→ What needs to be done
Images are to be excluded from the copy, and the records below reproduced word for word.

(Source information)

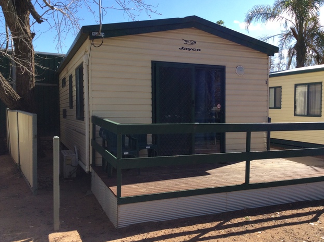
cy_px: 119
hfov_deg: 54.0
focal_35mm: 34
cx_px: 171
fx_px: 318
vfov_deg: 41.7
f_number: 2.4
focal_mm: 3.3
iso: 32
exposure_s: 1/923
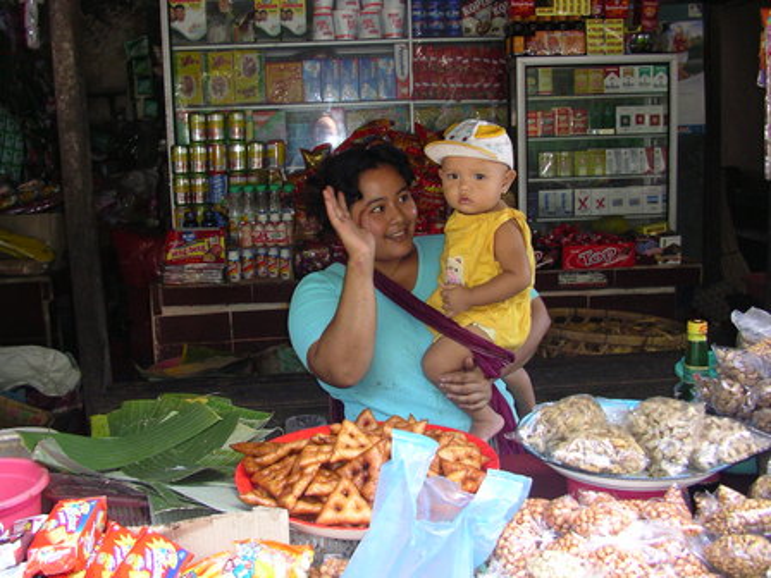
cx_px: 386
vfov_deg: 38.7
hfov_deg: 50.1
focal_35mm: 37
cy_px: 289
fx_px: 824
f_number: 2.8
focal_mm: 5.7
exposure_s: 1/60
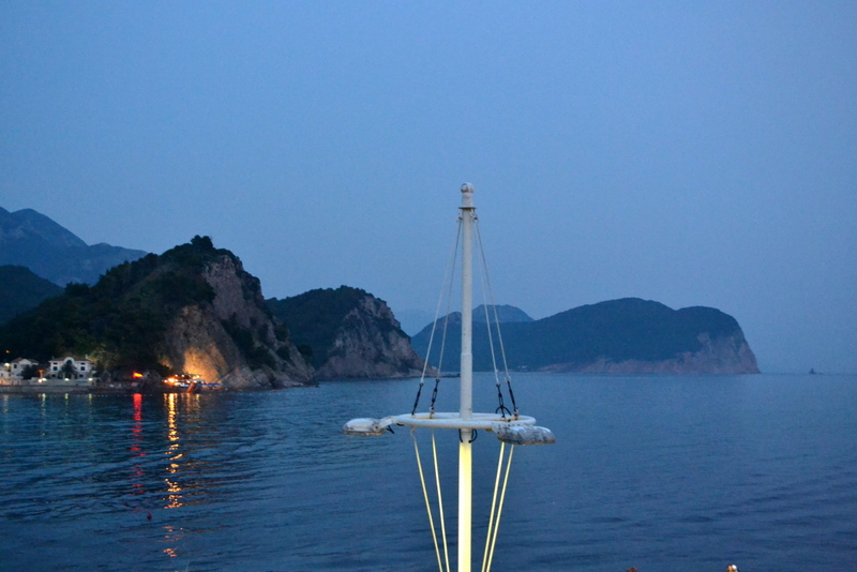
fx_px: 1143
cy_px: 286
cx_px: 428
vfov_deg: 28.1
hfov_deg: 41.1
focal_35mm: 48
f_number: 4.8
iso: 3200
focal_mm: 32
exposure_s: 1/15
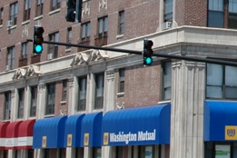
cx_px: 385
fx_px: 955
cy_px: -69
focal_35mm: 145
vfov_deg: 9.2
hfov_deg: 13.2
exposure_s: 1/320
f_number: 9
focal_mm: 28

(End Source information)

→ Task output
cy_px: 119
hfov_deg: 54.0
focal_35mm: 34
cx_px: 171
fx_px: 318
vfov_deg: 41.7
f_number: 2.4
focal_mm: 3.3
iso: 32
exposure_s: 1/923
cx_px: 386
vfov_deg: 38.7
hfov_deg: 50.1
focal_35mm: 37
cy_px: 289
fx_px: 824
f_number: 2.8
focal_mm: 5.7
exposure_s: 1/60
fx_px: 1143
cy_px: 286
cx_px: 428
vfov_deg: 28.1
hfov_deg: 41.1
focal_35mm: 48
f_number: 4.8
iso: 3200
focal_mm: 32
exposure_s: 1/15
cx_px: 385
fx_px: 955
cy_px: -69
focal_35mm: 145
vfov_deg: 9.2
hfov_deg: 13.2
exposure_s: 1/320
f_number: 9
focal_mm: 28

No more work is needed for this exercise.